Ensure the test was run correctly:
  • Sample size: Is it large enough for 80%+ statistical power?
  • Duration: Did it run through complete business cycles (weekdays + weekends)?
  • Randomization: Were users randomly assigned?
  • Stabilization: Did initial behavior changes stabilize after Day 2-3?
  • No peeking: Were decisions delayed until test completed?

Step 3: Calculate Statistical Metrics

For control and variant, compute:
  • Conversion rates: % of users taking the desired action
  • Relative lift: (Variant - Control) / Control × 100%
  • P-value: Is the result statistically significant? (< 0.05 is standard)
  • Confidence interval: Range of plausible true values (95% CI)
  • Statistical significance: Is it real, or could it be chance?

Step 4: Check Guardrail Metrics

Ensure secondary metrics didn’t suffer:
  • Revenue per user stable?
  • User engagement maintained?
  • Support requests unchanged?
  • Key flows still working?
If guardrails degraded, investigate before shipping.

Step 5: Assess Practical Significance

Beyond statistics, ask:
  • Is the improvement meaningful in business terms?
  • Is the effect size large enough to justify shipping?
  • Will long-term retention hold up the gain?
  • Does it align with user research and qualitative feedback?

Step 6: Make a Decision

Ship if:
  • Primary metric shows significant positive lift
  • Guardrail metrics unchanged or improved
  • Practical significance justified
Investigate if:
  • Positive lift but guardrail trade-offs exist
  • Non-obvious secondary effects
Extend test if:
  • Showing positive trends but not yet significant
  • Need more data to reach statistical power
Stop & iterate if:
  • Negative results or flat performance
  • Test ran to completion without reaching significance
Don’t ship if:
  • Negative impact on primary or guardrail metrics

Output Format


A/B Test Analysis 📊 Test Overview
  • Hypothesis: [What you expected to happen]
  • Change: [Description of variant]
  • Duration: [Start to end date]
  • Traffic allocation: [Control % vs.

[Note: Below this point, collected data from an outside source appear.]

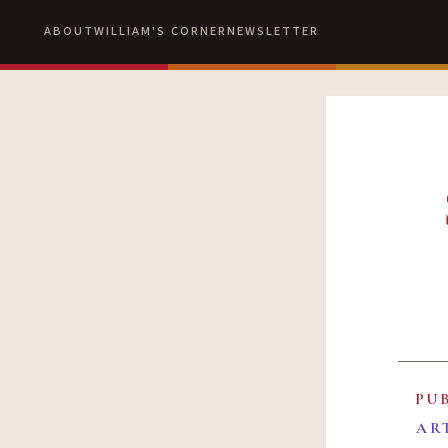
ABOUT
WILLIAM'S CORNER
NEWSLETTER
PU
AR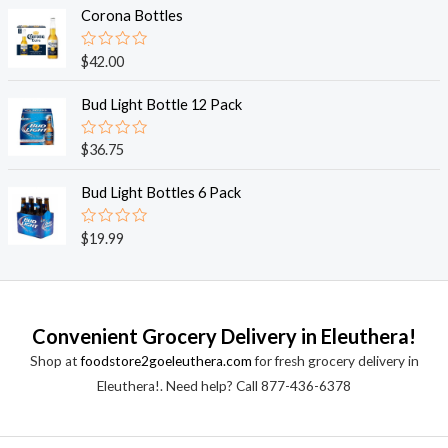
o
e
Corona Bottles
f
d
5
0
o
R
$
42.00
u
a
t
t
o
e
Bud Light Bottle 12 Pack
f
d
5
0
o
R
$
36.75
u
a
t
t
o
e
Bud Light Bottles 6 Pack
f
d
5
0
o
R
$
19.99
u
a
t
t
o
e
f
d
5
0
o
Convenient Grocery Delivery in Eleuthera!
u
t
Shop at
foodstore2goeleuthera.com
for fresh grocery delivery in
o
f
Eleuthera!. Need help? Call 877-436-6378
5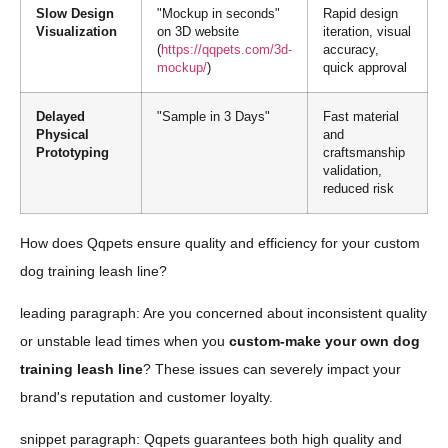
Slow Design
"Mockup in seconds"
Rapid design
Visualization
on 3D website
iteration, visual
(
https://qqpets.com/3d-
accuracy,
mockup/
)
quick approval
Delayed
"Sample in 3 Days"
Fast material
Physical
and
Prototyping
craftsmanship
validation,
reduced risk
How does Qqpets ensure quality and efficiency for your custom
dog training leash line?
leading paragraph: Are you concerned about inconsistent quality
or unstable lead times when you
custom-make your own dog
training leash line
? These issues can severely impact your
brand's reputation and customer loyalty.
snippet paragraph: Qqpets guarantees both high quality and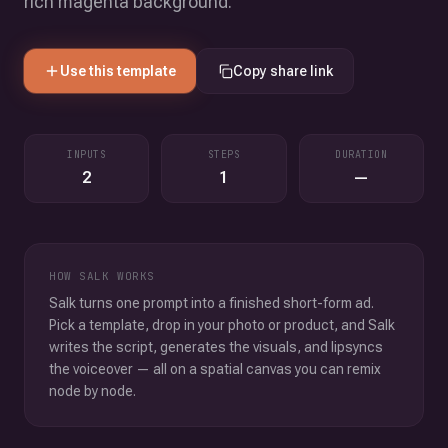
rich magenta background.
Use this template
Copy share link
INPUTS
STEPS
DURATION
2
1
—
HOW SALK WORKS
Salk turns one prompt into a finished short-form ad.
Pick a template, drop in your photo or product, and Salk
writes the script, generates the visuals, and lipsyncs
the voiceover — all on a spatial canvas you can remix
node by node.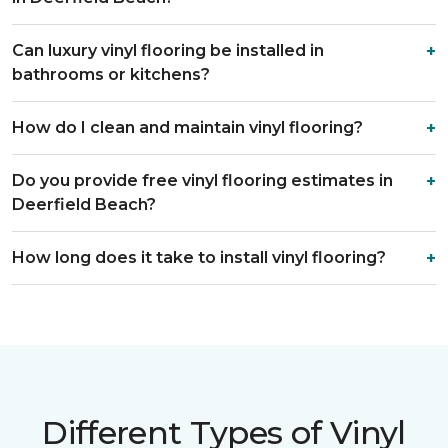
Can luxury vinyl flooring be installed in
bathrooms or kitchens?
How do I clean and maintain vinyl flooring?
Do you provide free vinyl flooring estimates in
Deerfield Beach?
How long does it take to install vinyl flooring?
Different Types of Vinyl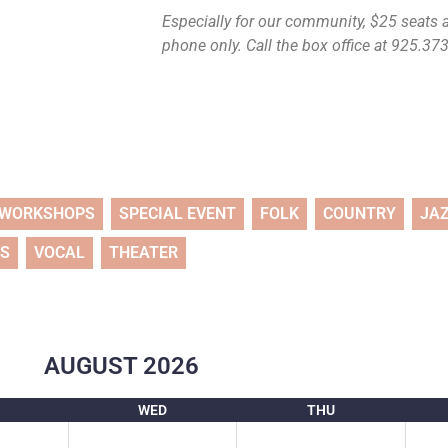
Especially for our community, $25 seats ar
phone only. Call the box office at 925.373.
WORKSHOPS
SPECIAL EVENT
FOLK
COUNTRY
JA
TS
VOCAL
THEATER
AUGUST
2026
WED
THU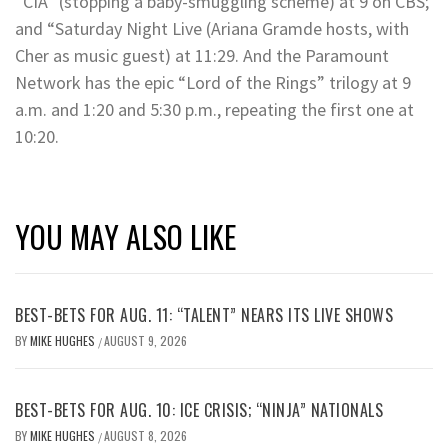
“CIA” (stopping a baby-smuggling scheme) at 9 on CBS;
and “Saturday Night Live (Ariana Gramde hosts, with
Cher as music guest) at 11:29. And the Paramount
Network has the epic “Lord of the Rings” trilogy at 9
a.m. and 1:20 and 5:30 p.m., repeating the first one at
10:20.
YOU MAY ALSO LIKE
BEST-BETS FOR AUG. 11: “TALENT” NEARS ITS LIVE SHOWS
BY
MIKE HUGHES
AUGUST 9, 2026
/
BEST-BETS FOR AUG. 10: ICE CRISIS; “NINJA” NATIONALS
BY
MIKE HUGHES
AUGUST 8, 2026
/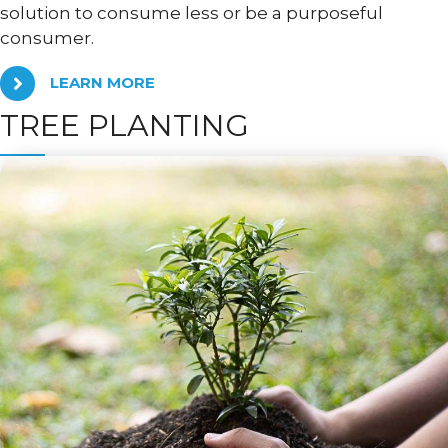
solution to consume less or be a purposeful
consumer.
LEARN MORE
TREE PLANTING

Variant %]
  • Sample size: [Users per group]
📈 Results
MetricControlVariantLiftP-valueSignificant?
Primary metric[%][%][+/-X%][p-value]Yes / No
Guardrail 1[Value][Value][±X%][p-value]✅ / ⚠️
Guardrail 2[Value][Value][±X%][p-value]✅ / ⚠️
🎯 Statistical Analysis
  • Confidence interval (95%): [Range]
  • Statistical significance: [Yes / No]
  • Practical significance: [Large / Medium / Small effect]
💡 Recommendation Action: [Ship / Investigate / Extend / Don’t Ship] Rationale: [Why this decision. Consider both statistical and practical significance] Next Steps: [If extending, what to measure; if investigating, what to dig into; if shipping, rollout plan]

Edge Cases

  • Sample size too small: Test didn’t reach statistical power. Extend or accept higher error risk.
  • Seasonal effects: If test ran during unusual period (holiday, event), extend to normal period.
  • Guardrail trade-off: Positive primary, negative guardrail. Investigate which matters more to business.
  • High variance: Some metrics are noisy. May need longer test duration to reach significance.
  • Multiple tests: If running many tests, adjust p-value threshold to account for multiple comparisons.